How subtly can a point fail to be a local minimum of a multivariable polynomial?
Formally, a point $O$ is order $m$ indistinguishable from a local minimum of a function $f$ iff for every $ε>0$, $f(x)+ε|x-O|^m$ attains a local minimum at $O$.
(Equivalently, for $C^m$ functions, taking partial derivatives at $O$ up to order $m$ fails to rule out that $O$ is a local minimum.)
Question: Given $n$ and $d$, what is the minimum $m$ such that for every degree $n$ polynomial in $d$ variables, every point that is order $m$ indistinguishable from a local minimum is a local minimum?
If $d=1$ or $n=2$, then $m=n$, but for higher degree multivariable polynomials, something different can happen.
The simplest example is that $(0,0)$ is not a local minimum of $-x^2 y + y^2$ but becomes a minimum after adding a fourth order term $x^4/4$ (or greater), so for $d=2$ and $n=3$, $m≥4$. Note that $(0,0)$ is a local minimum of $-x^2 y + y^2$ on every straight line that passes through the origin, but since the degree is $>2$, that is not sufficient to be a local minimum.
In fact, for $n=3$ and $d≥2$, $m=4$. Specifically, if the origin is second order indistinguishable from a local minimum, then after a linear coordinate transformation, the third degree polynomial can be made into $c + x_1^2 + x_2^2 + ... + x_k^2 \; (k≤d)$ plus third order terms. A nonzero third order term $x_{i_1}x_{i_2}x_{i_3}$ ($i_1≤i_2≤i_3$) creates a third order departure from a local minimum if $k < i_1$, and a fourth order if $i_1 ≤ k < i_2$, and if there are no such terms, the origin is a local minimum. (To clarify, the outcome depends solely on which third order terms are nonzero; note that if $k>0$, not all third order terms destroy the local minimum.)

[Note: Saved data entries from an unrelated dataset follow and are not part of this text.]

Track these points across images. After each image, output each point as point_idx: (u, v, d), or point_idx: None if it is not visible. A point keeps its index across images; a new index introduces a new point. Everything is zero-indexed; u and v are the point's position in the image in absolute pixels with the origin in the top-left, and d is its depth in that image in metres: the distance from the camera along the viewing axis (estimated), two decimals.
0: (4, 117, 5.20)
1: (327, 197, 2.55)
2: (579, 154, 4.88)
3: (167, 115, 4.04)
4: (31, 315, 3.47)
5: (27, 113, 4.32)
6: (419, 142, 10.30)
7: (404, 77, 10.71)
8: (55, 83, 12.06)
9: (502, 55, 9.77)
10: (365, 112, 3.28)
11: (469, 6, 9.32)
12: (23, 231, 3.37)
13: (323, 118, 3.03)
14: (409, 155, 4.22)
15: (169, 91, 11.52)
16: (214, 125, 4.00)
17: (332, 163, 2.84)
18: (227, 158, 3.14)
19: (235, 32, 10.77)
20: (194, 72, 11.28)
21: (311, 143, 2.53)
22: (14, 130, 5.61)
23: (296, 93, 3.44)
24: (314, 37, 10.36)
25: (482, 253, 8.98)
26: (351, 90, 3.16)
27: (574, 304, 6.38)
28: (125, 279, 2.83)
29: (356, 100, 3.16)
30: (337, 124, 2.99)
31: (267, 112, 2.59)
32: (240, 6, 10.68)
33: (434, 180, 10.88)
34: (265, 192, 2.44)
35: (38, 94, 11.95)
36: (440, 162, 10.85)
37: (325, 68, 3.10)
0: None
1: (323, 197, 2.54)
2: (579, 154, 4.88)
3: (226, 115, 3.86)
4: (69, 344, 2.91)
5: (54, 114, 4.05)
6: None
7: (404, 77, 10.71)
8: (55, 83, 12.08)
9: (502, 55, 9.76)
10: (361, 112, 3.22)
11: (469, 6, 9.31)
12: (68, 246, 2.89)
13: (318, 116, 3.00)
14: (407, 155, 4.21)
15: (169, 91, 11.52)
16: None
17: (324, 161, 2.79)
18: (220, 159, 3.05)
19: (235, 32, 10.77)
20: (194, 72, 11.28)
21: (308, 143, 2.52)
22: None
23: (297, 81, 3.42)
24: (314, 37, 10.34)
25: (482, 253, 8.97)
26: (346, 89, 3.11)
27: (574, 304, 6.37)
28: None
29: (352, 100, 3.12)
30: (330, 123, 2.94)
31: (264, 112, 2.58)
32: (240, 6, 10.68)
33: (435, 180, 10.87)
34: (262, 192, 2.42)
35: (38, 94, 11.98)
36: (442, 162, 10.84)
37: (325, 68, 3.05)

We can go further using higher order and more variables. $(0,0,0)$ is not a local minimum of $x^{12} z^{10} + x^{10} y^{12} - x^{10} y^{10} z^{10}$, but by comparing terms, the polynomial can only be negative if $x^2 < y^{10}$ and $y^2 < z^{10}$, and after substituting the bounds on $x$ and $y$ into the third term, we see that around the origin, the polynomial is $≥-z^{310}$; so for $n=30$ and $d=3$, $m≥310$.
Generalizing the above construction, we have $m(d,n) ≥ h(d) n^d$ for some function $h(d)>0$. I expect this is optimal, but I am not sure how to prove the optimality or to compute $m$ exactly.